Kaiyo Pattern Tells a Story

Kaiyo Pattern Tells a Story

Kaiyo Rooftop was a particularly meaningful project because we had been planning this project pre-covid , when suddenly the pandemic halted and cancelled it all. I was so disappointed at the time, as it was such an exciting local project. It simply stopped as so many other restaurant and design endeavors did that March a couple of years ago.  

Flash forward to August 2021, I got a call from John Park, who introduced himself to me as the owner of Kaiyo Rooftop and wanted to revisit the panels.  My jaw dropped.  I truly thought this project was dead, and this call brought it back to life.  YAY! 

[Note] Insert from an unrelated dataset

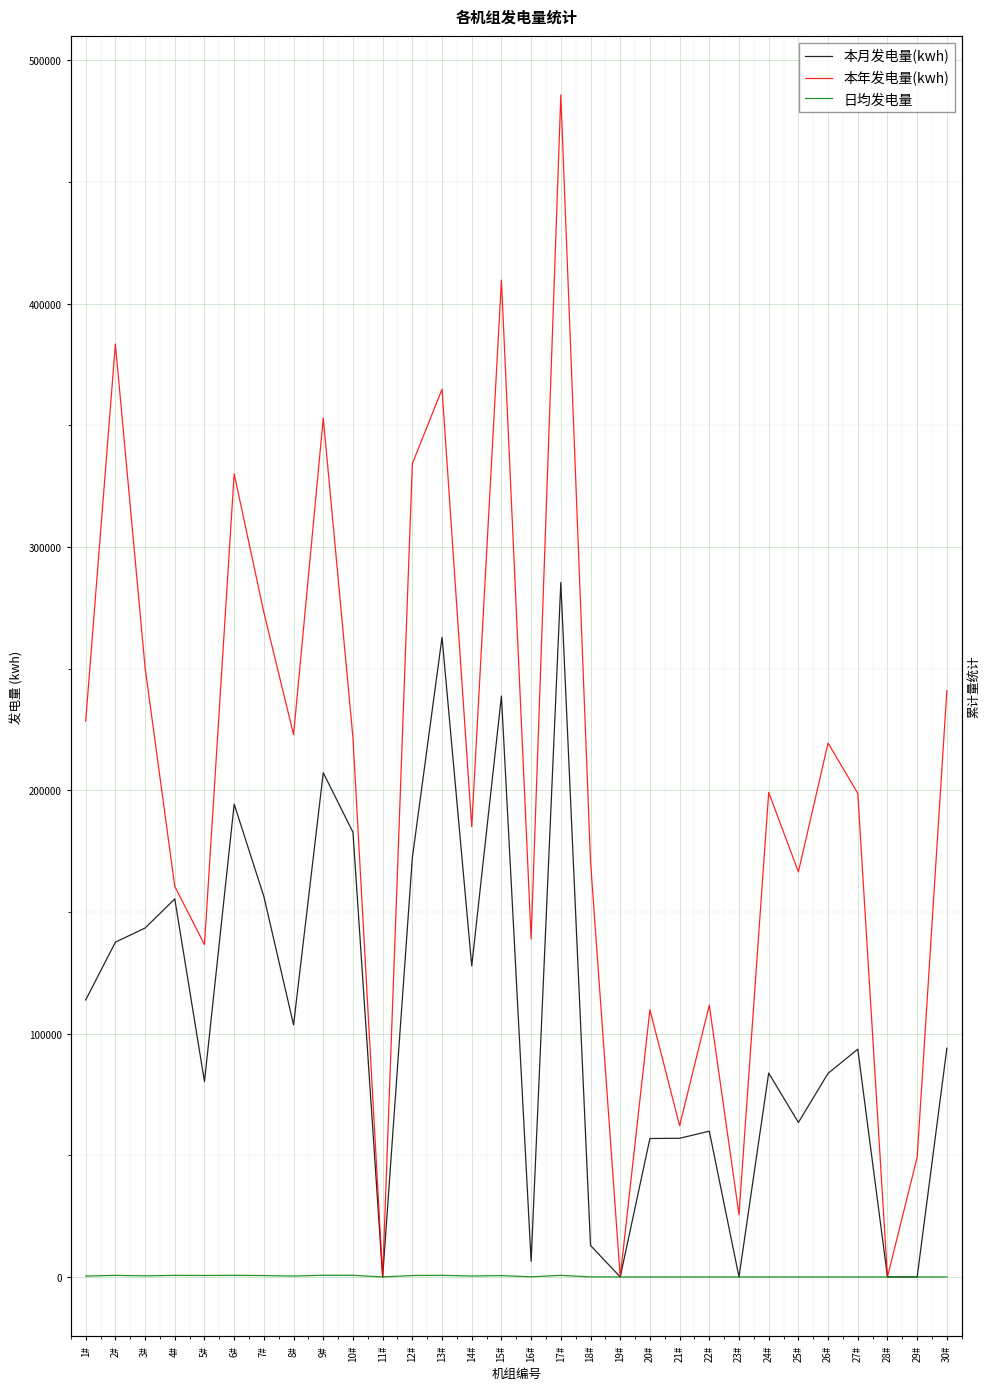

True or false: 本月发电量(kwh) and 日均发电量 intersect in this chart.

False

Usually I work directly with the designers and architects, but for this I was working directly with John and the contractor Michael Schoenig. John really impressed me with his professionalism, his attention to detail and his business savvy.  

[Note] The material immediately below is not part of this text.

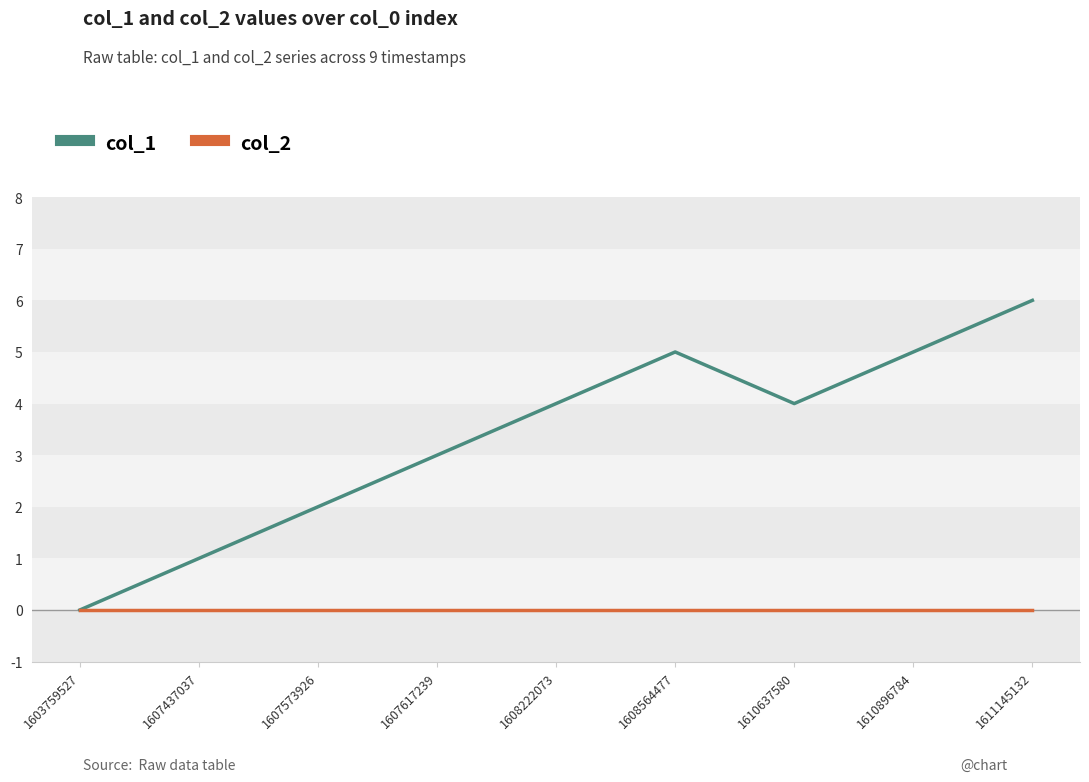

List the series in order of their peak value, lowest first.

col_2, col_1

He shared all of the current plans drafted by William Duff Architecture, as well as the overall vibe of the restaurant.  He explained the meaning behind his restaurant to me, and the desire to have this pattern further enhance the Peruvian-Asian cuisine. John came to me with a fish scale pattern from a Japanese block print. Although simple and traditional, I thought Modern Metal could do better!  

My creative juices started doing their thing.  I asked him a lot of questions.  I researched the history of Nikkei, the Peruvians that have Japanese ancestry.  I knew nothing about this part of history and was fascinated.  Some fun facts from Wikipedia:

“Peru was the first Latin American country to establish diplomatic relations with Japan,[8] in June 1873.[9] Peru was also the first Latin American country to accept Japanese immigration.[8] The Sakura Maru carried Japanese families from Yokohama to Peru and arrived on April 3, 1899, at the Peruvian port city of Callao.[10] This group of 790 Japanese became the first of several waves of emigrants who made new lives for themselves in Peru, some nine years before emigration to Brazil began.[9]

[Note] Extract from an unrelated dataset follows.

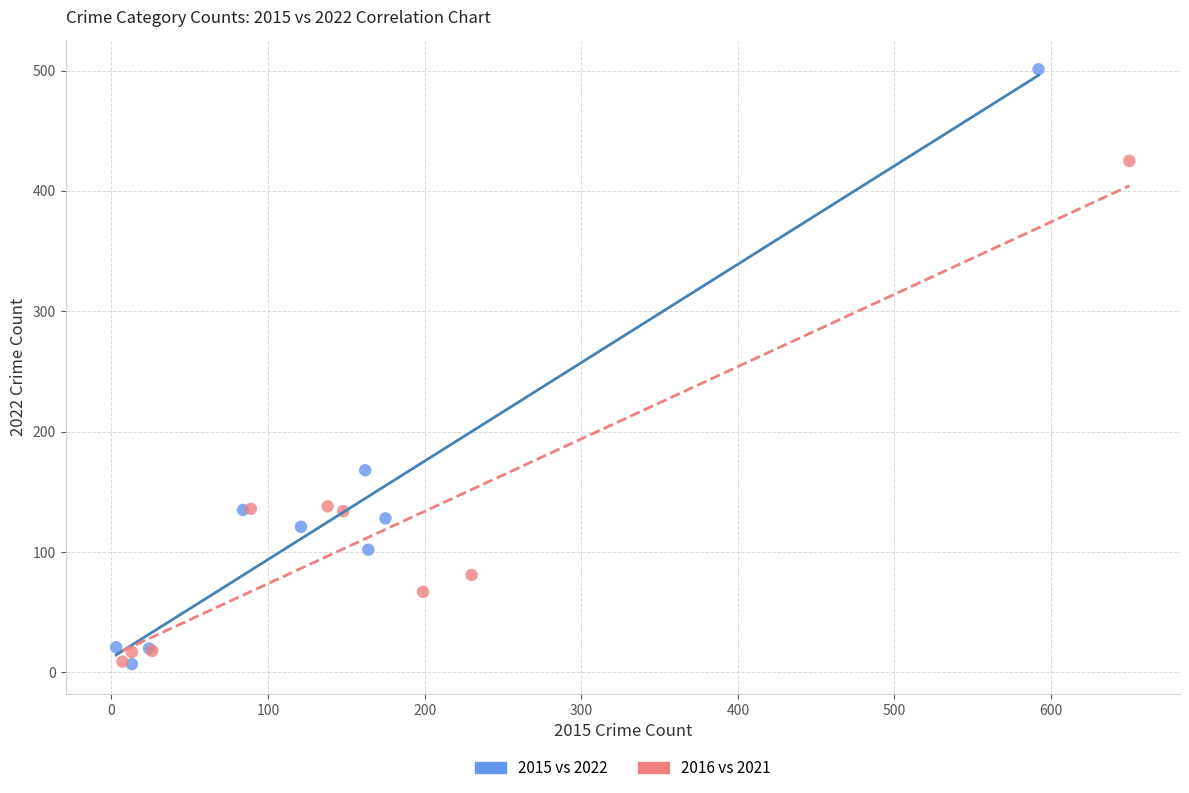

Which series contains the highest Y value?

2015 vs 2022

Most immigrants arrived from OkinawaGifuHiroshimaKanagawa and Osaka prefectures. Many arrived as farmers or to work in the fields but, after their contracts were completed, settled in the cities.[11] In the period before World War II, the Japanese community in Peru was largely run by issei immigrants born in Japan.”

John told me about their custom designed logo, which was was all about ocean waves, reflecting seafood and their cuisine.  I suggested developing a pattern working with their logo.   It had flow, and potential to shine in a repeating pattern. John loved that idea.  So, I went to work.  We presented John with 4 story boards, all inspired by Peruvian textiles, Japanese imagery and his fabulous logo.  They were titled. Block, Flow, and Fusion,  I wanted the patterns to tell a story just as his food does. 

John selected our pattern Flow, and indeed it captures this story. The design itself is a fusion of smooth flowing lines and graphic pattern, symbolizing waves of culture running together over time. We refined the scale, the technical details for laser cutting these, and consulted with structural specialists to make sure these would be sound as arches in the given space.  It was another success in team work.  The designers at William Duff selected the exterior grade color from Tiger Drylac, and finalized all material decisions.  What a relief to work with such professionals across the board.

A fusion of success indeed! Incredible teamwork between owner, contractor, architect, designer and Modern Metal.   I look forward to having many drinks with all of these fabulous colleagues at Kaiyo Rooftop.